Gelukkig hoeven we niet per se levens te offeren om een soeverein moment te beleven, schrijft Bataille. De verspilling van energie in de vorm van kunst of erotiek, maar ook de verkwanseling van voedsel in een feestmaal of het weggeven van dure cadeaus kan volstaan. Veel van onze hedendaagse rituelen zijn dus ook nutteloos – en juist daarom belangrijk.
Georges Bataille was een Franse filosoof en schrijver. In zijn werk staan de dood, erotiek en transgressie centraal.
Woorden veranderen de werkelijkheid
John Langshaw Austin (1911-1960)
Eindelijk is het zover: de mooiste dag van je leven. Met je nette kleren aan, een grote taart in de koelkast en je familie en beste vrienden om je heen sta je klaar om met je geliefde te trouwen. Maar zonder een officiële verklaring dat jullie getrouwd zijn, uit de mond van een ambtenaar van de burgerlijke stand, kun je een ceremonie houden en elkaar kussen tot je een ons weegt, maar officieel blijf je ongehuwd. Dit ritueel kan niet zonder wettelijke taal.

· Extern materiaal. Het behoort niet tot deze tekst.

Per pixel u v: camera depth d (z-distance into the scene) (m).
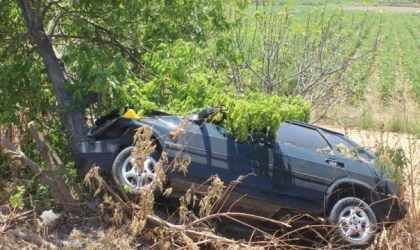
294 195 6.92
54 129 8.66
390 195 6.78
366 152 7.48
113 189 6.63
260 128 6.81
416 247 6.57
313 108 11.56
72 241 5.75
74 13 8.70
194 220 6.46
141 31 8.79
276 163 6.91
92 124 8.62
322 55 11.40
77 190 6.84
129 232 6.08
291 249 6.61
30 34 8.23
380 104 20.91
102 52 7.68
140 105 7.15
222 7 9.33
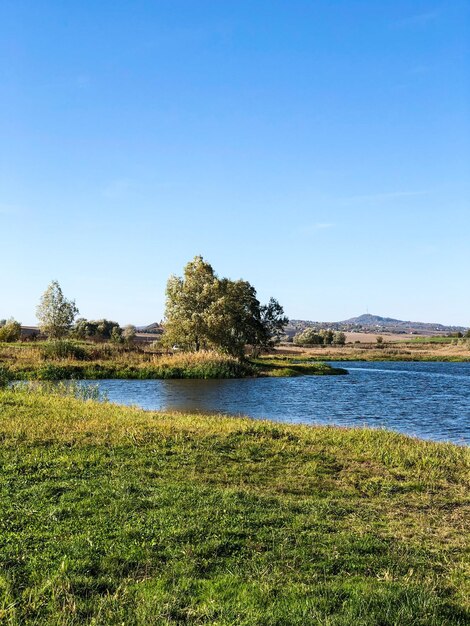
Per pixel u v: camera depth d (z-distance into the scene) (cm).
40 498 955
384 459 1446
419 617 606
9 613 575
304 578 704
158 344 6506
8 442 1337
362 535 876
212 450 1410
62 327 7125
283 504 1002
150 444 1409
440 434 2256
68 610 588
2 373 3070
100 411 1934
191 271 6259
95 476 1109
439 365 8125
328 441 1617
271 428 1700
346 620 581
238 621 580
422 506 1095
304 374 5569
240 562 744
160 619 576
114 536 802
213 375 4688
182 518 879
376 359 9775
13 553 724
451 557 825
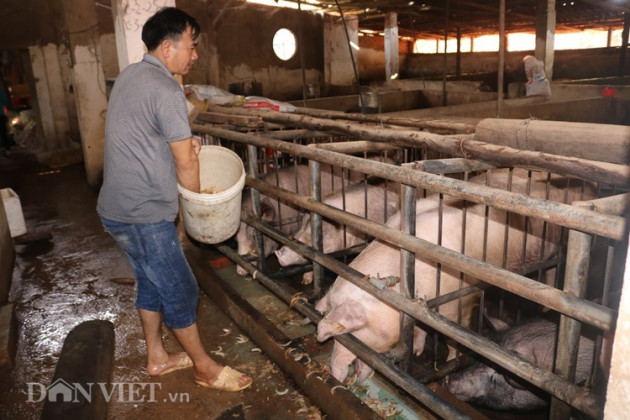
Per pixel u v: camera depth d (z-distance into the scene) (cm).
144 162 234
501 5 489
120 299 406
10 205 533
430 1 1153
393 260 291
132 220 243
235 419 262
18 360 325
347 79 1427
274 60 1248
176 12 239
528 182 262
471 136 281
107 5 916
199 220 288
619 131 218
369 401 271
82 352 295
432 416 257
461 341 204
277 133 376
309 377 274
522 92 912
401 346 257
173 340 337
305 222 400
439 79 1403
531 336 283
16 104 1288
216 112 484
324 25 1348
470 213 322
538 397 273
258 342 328
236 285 422
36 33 1006
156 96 228
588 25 1794
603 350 167
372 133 318
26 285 440
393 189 423
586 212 151
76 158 1024
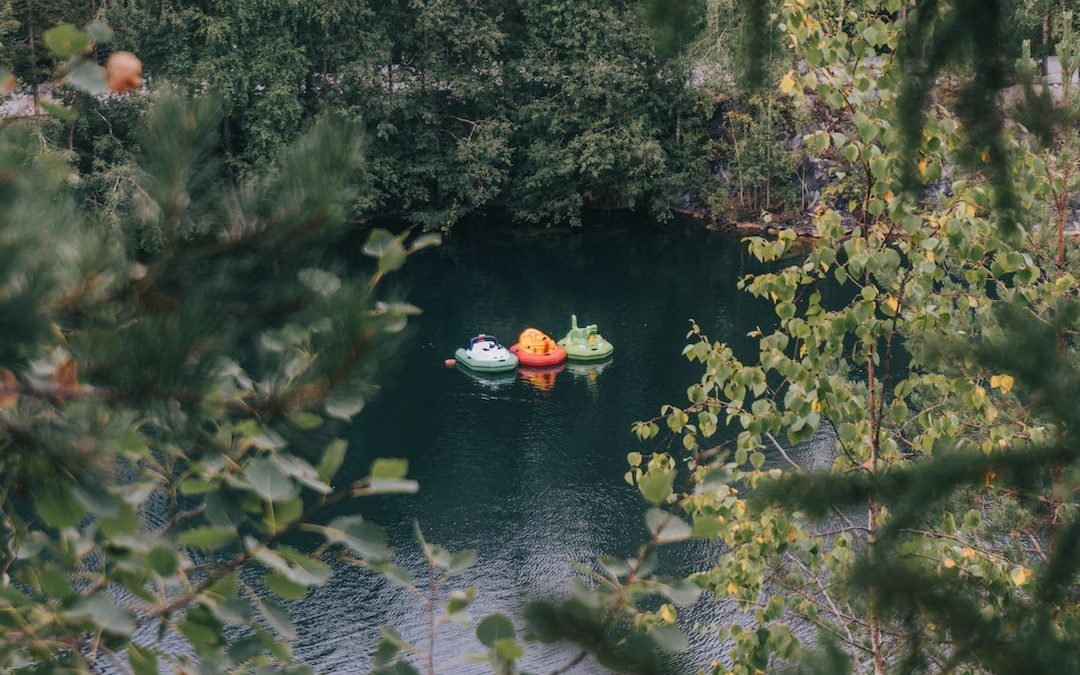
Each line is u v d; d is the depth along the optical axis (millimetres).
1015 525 7906
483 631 3191
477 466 25797
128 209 2619
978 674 3590
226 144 40375
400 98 42594
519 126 45500
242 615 3246
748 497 3377
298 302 2678
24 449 2492
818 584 8875
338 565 20688
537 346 31750
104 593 3127
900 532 3164
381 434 27531
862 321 8609
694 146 45875
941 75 2904
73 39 2482
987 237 8117
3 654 3031
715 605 18719
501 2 44375
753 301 36250
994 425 9398
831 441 23656
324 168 2682
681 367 31266
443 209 46812
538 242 44000
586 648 2504
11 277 2393
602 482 24891
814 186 43031
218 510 3148
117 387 2512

Dat een enkele verklaring zo’n groot verschil maakt, valt te begrijpen als we taal niet alleen zien als een middel om de werkelijkheid te beschrijven, maar ook als iets dat in deze werkelijkheid ingrijpt, meent de Britse filosoof John Langshaw Austin. Taal is een daad. Het uitspreken van woorden, door ze te vormen met de mond, is een handeling. Goed om te onthouden wanneer je traditiegetrouw een tekst zingt zonder de betekenis ervan te kennen. Maar woorden kunnen ook een effect hebben buiten hun directe betekenis: door te zeggen dat je honger hebt, kun je een ander ervan overtuigen je eten aan te bieden. Iets soortgelijks zie je soms terug in gebeden: hoewel enkel lof wordt geuit, hoopt men eigenlijk op wensvervulling.
De uitspraak van de trouwambtenaar werkt weer anders: de verklaring dat jullie getrouwd zijn zorgt ervoor dat jullie getrouwd zijn. Het verandert de sociale werkelijkheid direct. Austin noemt dit een ‘illocutionaire taalhandeling’: de taalhandeling valt samen met de daad die deze zegt te bewerkstelligen, net zoals iemand die zegt ‘Ik beloof dat ik dit nooit meer doe’ met het uitspreken van die woorden de belofte heeft gemaakt. Anders dan bij een willekeurige belofte gelden voor het voltrekken van een huwelijk bovendien extra eisen: de verklaring moet worden uitgesproken door iemand die daartoe bevoegd is, die daarbij de juiste woorden dient te gebruiken. Taal beïnvloedt dus niet alleen de sociale werkelijkheid; sociale conventies bepalen ook de functie van taal. Zonder vastgelegde gebruiken na te volgen is de uitspraak ongeldig – en zonder die uitspraak heeft het ritueel geen zin.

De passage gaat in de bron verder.